Given passage:
↓
The Revision: Joséphine

The title character of Joséphine is a 30-something single woman navigating career, family, and her love life. Originally created for the Swiss Femina magazine, Pénélope Bagieu’s comic isn’t necessarily treading any unexpected ground, but it tackles its subjects with playful humor.

Cover of Joséphine by Pénélope Bagieu

While the comic does become a bit more serialized as it progresses, most of the punchlines come at the end of each page. You don’t have to know too much to follow the story — it’s easy to jump in anywhere. While many of Joséphine’s concerns are obvious ones — about her body, her jealousy over her sister’s perfect life — they’re also relatable. The comic first appeared in 2008 so some of the things do feel a bit dated (her cat is named Brad Pitt, for instance), but learning to navigate life is always going to be universal.
↑
What this exercise asks:
- A) From the Joséphine review, output the passage from "While the comic" up to and including "to be universal.".
- B) Render this sentence from the Joséphine review in Spanish: "You don’t have to know too much to follow the story — it’s easy to jump in anywhere."

Stored data:
↓
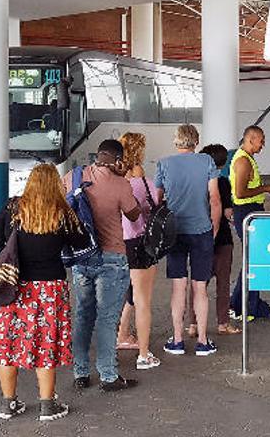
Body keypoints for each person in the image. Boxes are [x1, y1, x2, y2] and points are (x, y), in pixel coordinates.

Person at [0, 164, 88, 421]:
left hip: (11, 287)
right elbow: (83, 242)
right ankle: (47, 405)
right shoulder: (62, 213)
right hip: (49, 290)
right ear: (56, 185)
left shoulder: (11, 208)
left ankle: (9, 404)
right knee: (46, 345)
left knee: (7, 345)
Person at [62, 139, 141, 392]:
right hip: (112, 258)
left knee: (84, 315)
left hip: (82, 256)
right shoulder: (120, 184)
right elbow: (133, 214)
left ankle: (80, 373)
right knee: (107, 319)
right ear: (117, 160)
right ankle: (108, 376)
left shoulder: (74, 176)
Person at [154, 124, 222, 356]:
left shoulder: (164, 163)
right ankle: (203, 341)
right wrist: (214, 228)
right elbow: (214, 199)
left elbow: (157, 200)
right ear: (196, 141)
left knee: (178, 286)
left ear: (176, 141)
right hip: (201, 229)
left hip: (174, 231)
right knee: (200, 287)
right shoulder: (206, 162)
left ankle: (177, 340)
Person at [115, 132, 161, 370]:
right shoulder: (143, 182)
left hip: (118, 244)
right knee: (143, 300)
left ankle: (122, 335)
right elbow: (154, 206)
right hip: (140, 242)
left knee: (131, 293)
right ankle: (144, 354)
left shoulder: (114, 180)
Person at [186, 144, 242, 336]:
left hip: (198, 237)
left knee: (198, 283)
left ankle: (193, 325)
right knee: (223, 283)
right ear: (223, 162)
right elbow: (227, 212)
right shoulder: (223, 183)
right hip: (222, 240)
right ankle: (223, 323)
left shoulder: (194, 182)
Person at [229, 126, 270, 321]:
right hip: (245, 212)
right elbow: (240, 193)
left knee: (255, 259)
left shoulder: (248, 158)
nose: (263, 145)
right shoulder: (242, 161)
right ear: (251, 139)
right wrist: (266, 188)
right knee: (253, 259)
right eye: (261, 141)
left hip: (252, 210)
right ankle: (242, 306)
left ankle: (249, 305)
↑
Solutions:
- A)
While the comic does become a bit more serialized as it progresses, most of the punchlines come at the end of each page. You don’t have to know too much to follow the story — it’s easy to jump in anywhere. While many of Joséphine’s concerns are obvious ones — about her body, her jealousy over her sister’s perfect life — they’re also relatable. The comic first appeared in 2008 so some of the things do feel a bit dated (her cat is named Brad Pitt, for instance), but learning to navigate life is always going to be universal.

- B) No hace falta saber demasiado para seguir la historia: es fácil empezar a leer en cualquier punto.